ÜNİVERSİTE RUYASI…


Bu yıl 2 milyon 265 bin aday üniversiteye başvurdu.İstikbal kazanmak için.Ancak üniversiteninher üç kontenjanından birisi yine boş kaldı. Nedenlerini iyi okumak gerek. Planlama hatası mı, yoksa üniversite diploması almak artık işe yaramıyor mu? Ya da politik popülizm mi var?

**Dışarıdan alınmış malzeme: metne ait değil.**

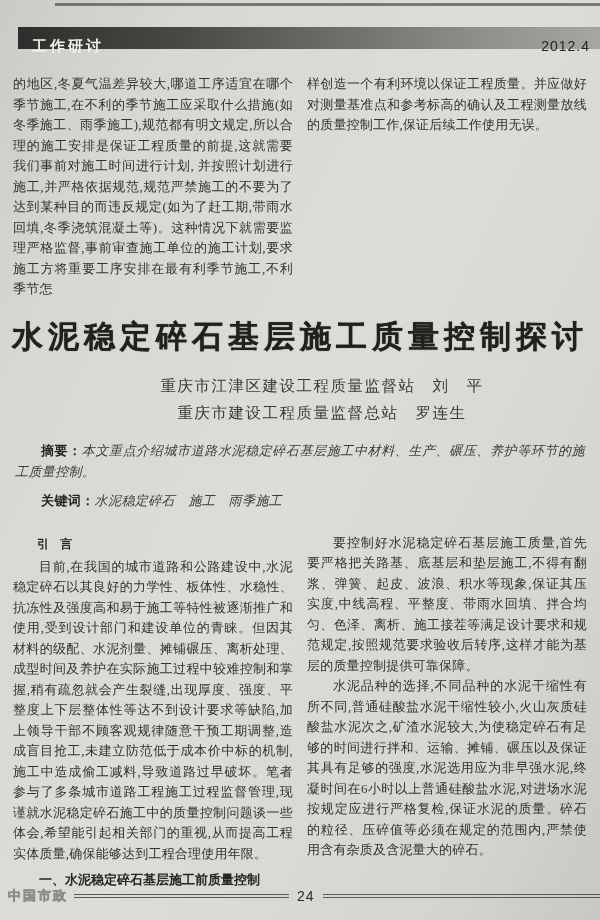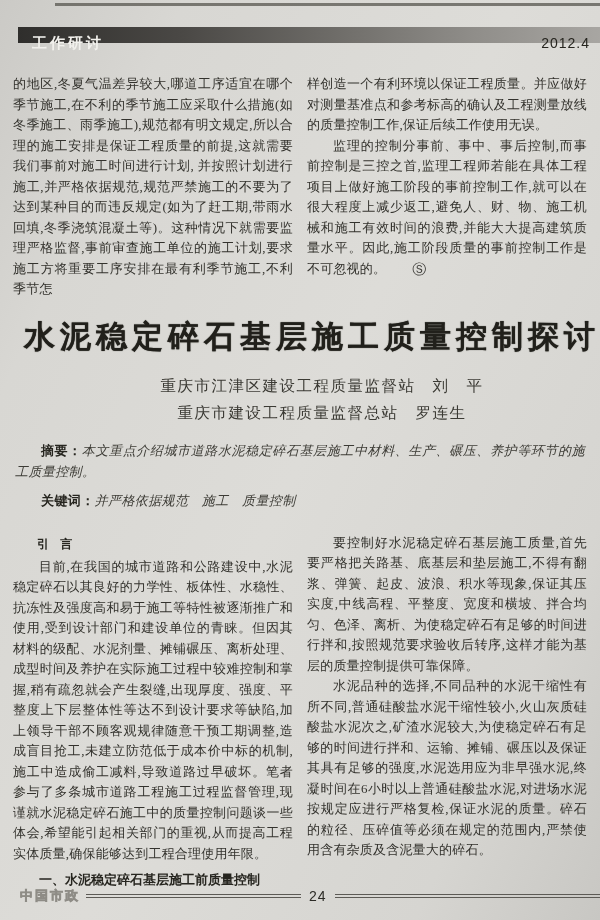--- a/index.html
+++ b/index.html
@@ -18,7 +18,7 @@
 
   
   .header-bar {
-    position:absolute; top:27px; left:18px; right:0; height:16px;
+    position:absolute; top:27px; left:18px; right:0; height:22px;
     background:linear-gradient(90deg,#2f2e2c 0%,#4a4845 28%,#6f6d69 55%,#8f8d89 78%,#a8a6a2 100%);
     display:flex; align-items:center; justify-content:space-between;
     padding:16px 10px 0 14px;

2017 de üniversite adaylar ne istediğini bilemişler ve geleceği görememiş olabilirler ki322 bin kontenjan boş kaldı. Bu da büyük bir ekonomik kayıptır. Milyonlarca liralık kaynak ve binlerce personel kadrosunun milli israf olması demektir.

Kontenjanların boş kalmasına bir sebep olarak, popülist yönetim yaklaşımlarıyla hiç ihtiyaç olmayan bölümlerin gereksiz yerlerde açılmış olması olabilir. Hiç tercih yapılmayan, bir iki öğretim üyeli fakülteler ve yüksekokulların varlığından söz edilmesi, bir yere üniversite açılmasının şartlarını ve kriterlerinin ne olması gerektiğini de gündeme getirdi.

 YÖK, ciddi bir planlama yapılmadan açılan fakültelere ve bölümlere eğitime başlama izni vermemesi isabetli bir yaklaşım olabilirdi.

Yine ÖSYM, kontenjanların doldurulması için zorlaştırma yerine kolaylaştırıcı bir çaba harcayabilirdi. Siyasi irade, yükseköğretimin yaygınlaşması için büyükimkânlar sundu ama YÖK bilimsel olarak bunu iyi değerlendirememiş ve planlayamamış olabilir.

MEB, öğrencileri yüksek eğitime hazırlamada, ülkenin insan kaynaklarını planlamada, bu plana uygun olarak yönlendirme ve rehberlik etmede eksiklikleri olmuş olabilir.Cumhurbaşkanımız Recep Tayyip Erdoğan’ın dikkat çektiği, eğitimin ve bilimin gücünü yeterince anlamamış olabilirler. Bütçeden en büyük payı alan eğitimin, finansal yönetimini iyi yapamamış olabilirler.

Dünyanın iyi üniversitelerinde her kontenjana kayıt başına bütçe ayrılırken, biz de ayrılan bütçenin her yıl sabit kalması da üniversiteleri, kontenjanlarının boş kalmasına teşvik etmiş olabilir.

YÖK’ün binlerce diplomalı işsizin olduğu bölümleri fazlasıyla açması  bir kısım vakıf üniversitelerinin şişirilmiş kontenjanlarına ve burs aldatmacasına seyirci kalması da kontenjanların boş kalmasında etkili olmuş olabilir.

YÖK ,ABsürecinde, AB ülkelerinin seviyesine çıkarmak için fiziki yapılanmaya ve öğrenci sayısının artmasına önem verdi.Öğrenci sayısı şişirildi. Kalite ikinci plana atıldı.Öğrencilerin mezun olduktan sonrası pek düşünülmemiş olması da öğrencileri sonuçta bir meslek sahibi olamayacakları bölümlerde fuzuli okumaktan caydırmış olabilir.

 Son üç yılda 400 bin öğrenci üniversiteyi bırakmış olması ve artık işsizlik sıralamasının en tepesinde üniversite mezunlarının olmaya başlaması düşündürücüdür.

Batılı ülkelerde eğitimi yapılan meslek sayısı 15 bini bulurken, bizde bin taneyi bulmaması, Üniversitelerimizin Yeni Türkiye’nin imkan ve şartlarına göre yeniden inşasını da gerekli kılmaktadır. Yoksa üniversitelerin gereksiz bölümlerinde öğrenciler meslek sahibi olma rüyası görmeye devam edecekler… Bu rüyadan uyananlar ise kontenjanları boş bırakacaklardır.